At this retreat, I had my world rocked by an inspiring woman named Sherry Payne, founder of the Uzazi Village. Her talk was entitled “Birthing While Black” and she spoke in front of 40 female birth professionals from across the United States. 40 white women.
She shared startling statistics like how black women are four times more likely to die in childbirth than white women and babies are twice as likely to die.
When a few women in the audience addressed their concerns about offending black women by speaking about these issues Sherry said, “Educate yourself about the problem. Approach with a sense of cultural humility and with an open heart.”
I remember writing these words down as she spoke them because I was so moved by what she was saying. She also talked about how we needed to sit with our discomfort and then move forward.
These shocking statistics aren't going to change unless people are willing to talk about them and then act.
As with any exciting experience within my life, I called my mom.
I shared with her everything Sherry taught me and I was excited to do better now that I knew better. See, I've always felt like I tried to reach out to other races but then I took a look at my breastfeeding gallery on the Plus Size Birth website. There were seventy-five photos and only three photos of black women nursing (two from the same woman).
I had tons of room for improvement.
Fast-forward to this Monday. A friend of mine, on her personal Facebook page, shared a link to Black Breastfeeding Week. I saw it and wanted to share on Plus Mommy.
I know I would've shared this link regardless of my new knowledge but now I had, even more, passion about bringing awareness to the issues black women face with birth.
Immediately comments came pouring in from “why isn't there a White Breastfeeding Week” to accusations of me perpetuating the racial divide by sharing Black Breastfeeding Week.
I was shocked! As the minutes ticked by the comments only got worse.
I responded to the negativity by sharing the knowledge that Sherry had imparted to me in a third post. That didn't stop the attack on the first two posts.
While some women spoke out in defense of Black Breastfeeding Week I felt the need to respond even stronger.
Two hours after the original two posts I shared this;
“I guess I'm pretty ignorant because I didn't have a clue celebrating Black Breastfeeding Week would turn ugly. I'm saddened. Some people have left my community and I welcome anyone who isn't supportive of me sharing this to do the same.

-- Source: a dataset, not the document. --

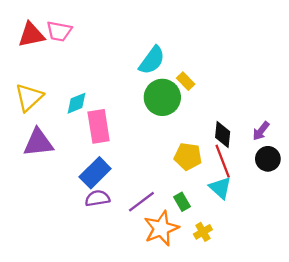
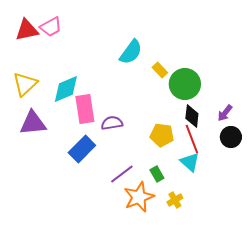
pink trapezoid: (59, 31) -> (51, 27), turned -40
green circle: (162, 97) -> (185, 84), moved
cyan diamond: (77, 103) -> (66, 89), size x1.4
purple semicircle: (97, 198) -> (112, 123), moved

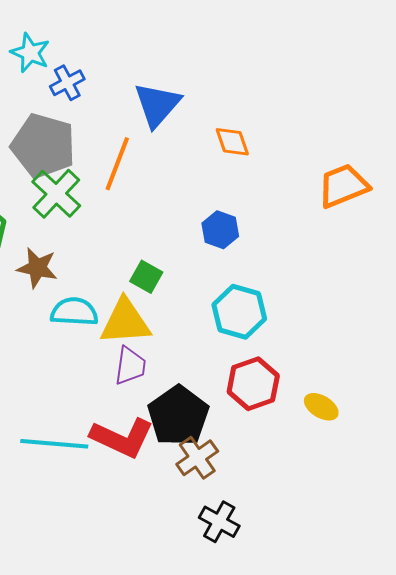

I strive to improve birth outcomes and that's not going to happen unless we have an open and honest talk about why black women are 4 times more likely to die in childbirth than white women. We know that breastfeeding decreases infant death rates and that black women are far less likely to breastfeed. This needs to be talked about. So if sharing Black Breastfeeding Week once a year is upsetting you then ignore the threads I posted or better yet remove yourself from my page.
What upsets me is women and babies dying because people aren't having this conversation.”
My final response received over 100 comments and reached over 9,000 people.
Black Breastfeeding week was started by black women to bring awareness to heartbreaking statistics, celebrate those who choose to breastfeed, and most importantly to save lives.
A recent study by the CDC found that black women are the least likely to breastfeed and infant mortality rates could be reduced by as much as 50% if they did.
As a white woman, I have come to understand that when people look at me I receive a certain level of privilege because of the color of my skin. I can turn on the television, go to the movies, or open a magazine and see people of my race widely represented.
When I started Plus Size Birth I made it my mission to normalize plus size pregnancy and birth. My mission is incomplete without having women of all races properly represented within my work. What took place on Monday was a strong reminder of that.
If we really want to improve birth outcomes then we need to be willing to talk about and celebrate Black Breastfeeding Week. As Sherry said, we need to sit with our discomfort and move forward.